▸ WORK REQUEST: The expected answer is every line of the material that contains the word "forward".

▸ EXERCISE DATA:

══════

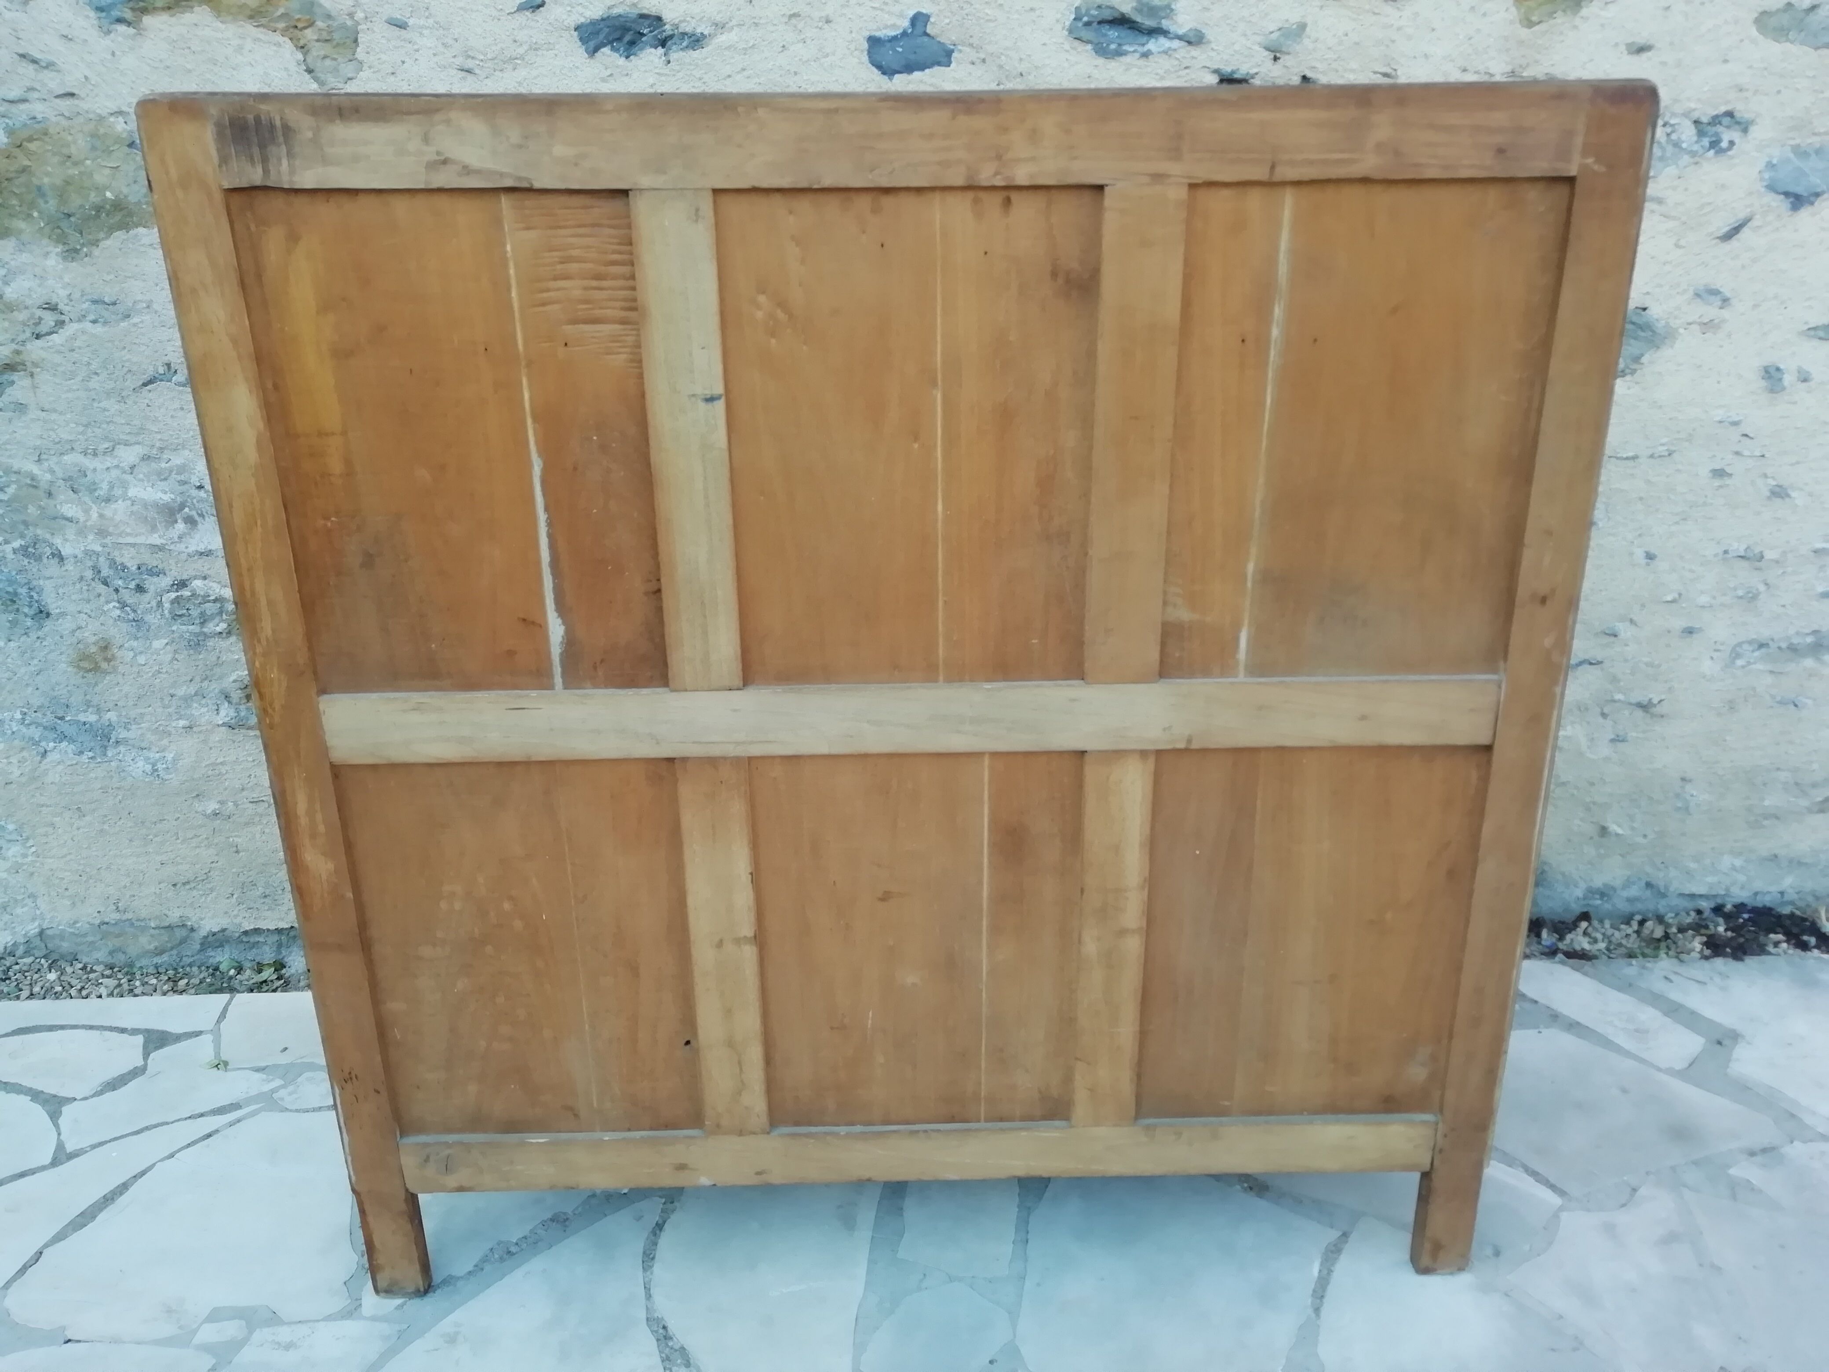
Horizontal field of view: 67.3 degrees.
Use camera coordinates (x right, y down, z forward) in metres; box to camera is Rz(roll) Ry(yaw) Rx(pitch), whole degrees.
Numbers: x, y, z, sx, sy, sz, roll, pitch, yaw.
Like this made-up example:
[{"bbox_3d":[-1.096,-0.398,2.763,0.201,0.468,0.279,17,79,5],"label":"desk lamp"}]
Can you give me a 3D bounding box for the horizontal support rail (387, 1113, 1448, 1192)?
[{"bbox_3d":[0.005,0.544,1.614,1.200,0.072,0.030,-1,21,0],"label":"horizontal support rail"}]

══════

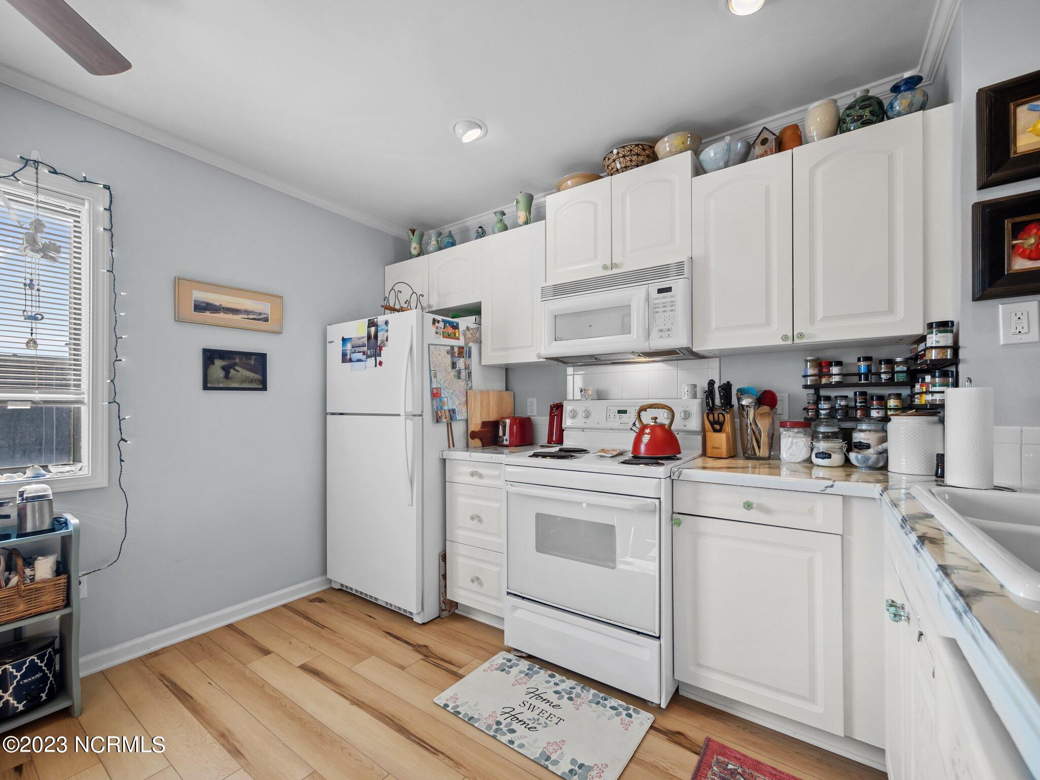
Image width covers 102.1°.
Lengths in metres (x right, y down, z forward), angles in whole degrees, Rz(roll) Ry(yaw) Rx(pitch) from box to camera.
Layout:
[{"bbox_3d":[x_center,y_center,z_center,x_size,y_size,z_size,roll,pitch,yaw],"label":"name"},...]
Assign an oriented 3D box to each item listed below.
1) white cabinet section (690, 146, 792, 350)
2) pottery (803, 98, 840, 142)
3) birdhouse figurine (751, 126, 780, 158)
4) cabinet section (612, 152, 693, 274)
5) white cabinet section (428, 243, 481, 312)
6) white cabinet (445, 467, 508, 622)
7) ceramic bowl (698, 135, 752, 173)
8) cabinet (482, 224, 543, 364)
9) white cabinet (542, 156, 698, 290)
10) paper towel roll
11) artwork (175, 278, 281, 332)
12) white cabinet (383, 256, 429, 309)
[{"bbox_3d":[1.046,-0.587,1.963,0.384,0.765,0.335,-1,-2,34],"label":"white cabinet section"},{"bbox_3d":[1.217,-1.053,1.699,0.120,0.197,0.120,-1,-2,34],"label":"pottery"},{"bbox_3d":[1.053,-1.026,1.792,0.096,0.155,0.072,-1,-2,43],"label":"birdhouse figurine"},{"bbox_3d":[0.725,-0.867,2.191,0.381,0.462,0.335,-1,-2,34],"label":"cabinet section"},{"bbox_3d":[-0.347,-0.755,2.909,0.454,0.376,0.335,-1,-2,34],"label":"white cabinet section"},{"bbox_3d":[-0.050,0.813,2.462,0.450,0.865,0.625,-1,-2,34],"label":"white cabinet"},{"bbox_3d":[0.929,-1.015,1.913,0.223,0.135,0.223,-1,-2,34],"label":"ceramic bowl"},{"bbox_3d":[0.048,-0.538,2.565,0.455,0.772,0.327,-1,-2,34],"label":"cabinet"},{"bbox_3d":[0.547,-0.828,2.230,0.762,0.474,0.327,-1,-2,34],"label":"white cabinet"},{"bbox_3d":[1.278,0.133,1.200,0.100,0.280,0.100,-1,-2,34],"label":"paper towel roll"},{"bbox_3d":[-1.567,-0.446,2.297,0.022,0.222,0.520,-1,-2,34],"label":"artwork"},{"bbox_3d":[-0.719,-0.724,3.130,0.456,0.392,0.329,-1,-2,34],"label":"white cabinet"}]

══════

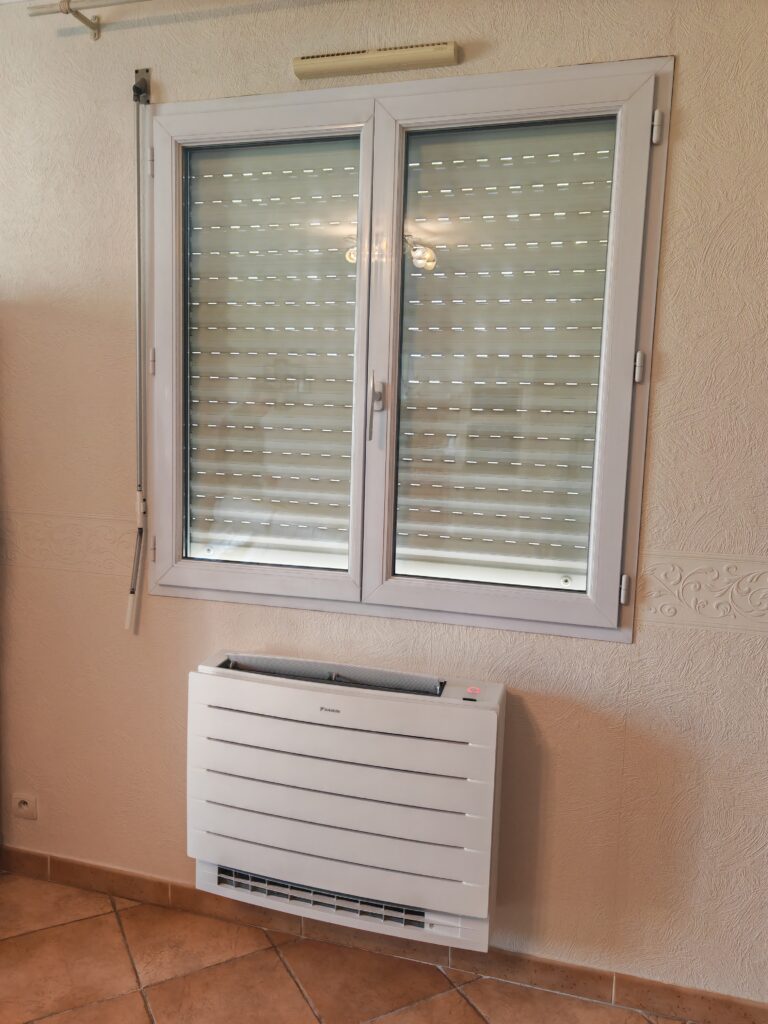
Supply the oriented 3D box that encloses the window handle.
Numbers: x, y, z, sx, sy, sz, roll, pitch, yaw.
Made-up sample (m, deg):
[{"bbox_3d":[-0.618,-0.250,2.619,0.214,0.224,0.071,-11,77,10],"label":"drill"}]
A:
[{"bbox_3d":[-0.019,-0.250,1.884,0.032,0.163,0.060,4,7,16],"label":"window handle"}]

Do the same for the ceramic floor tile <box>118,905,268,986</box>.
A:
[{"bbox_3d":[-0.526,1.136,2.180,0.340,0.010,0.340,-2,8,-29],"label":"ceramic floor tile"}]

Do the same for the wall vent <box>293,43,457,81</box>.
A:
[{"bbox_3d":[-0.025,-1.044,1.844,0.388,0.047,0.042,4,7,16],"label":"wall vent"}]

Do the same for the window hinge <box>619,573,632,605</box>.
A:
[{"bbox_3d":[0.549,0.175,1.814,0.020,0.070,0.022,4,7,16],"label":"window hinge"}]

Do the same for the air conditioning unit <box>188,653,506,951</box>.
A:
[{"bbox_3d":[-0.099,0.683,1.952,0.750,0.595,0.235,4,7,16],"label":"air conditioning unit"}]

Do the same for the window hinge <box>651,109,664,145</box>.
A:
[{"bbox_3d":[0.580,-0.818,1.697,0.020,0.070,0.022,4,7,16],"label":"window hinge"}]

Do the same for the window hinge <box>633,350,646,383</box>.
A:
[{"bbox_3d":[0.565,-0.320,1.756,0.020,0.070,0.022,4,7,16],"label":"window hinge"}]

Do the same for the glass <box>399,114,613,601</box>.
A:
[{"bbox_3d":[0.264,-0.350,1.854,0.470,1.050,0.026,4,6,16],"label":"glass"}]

══════

▸ EXERCISE ANSWER:
Use camera coordinates (x right, y down, z forward) in metres; box to camera is Rz(roll) Ry(yaw) Rx(pitch), whole degrees.
Lengths in metres (x right, y down, z forward), angles in whole degrees, Rz(roll) Ry(yaw) Rx(pitch) from box to camera.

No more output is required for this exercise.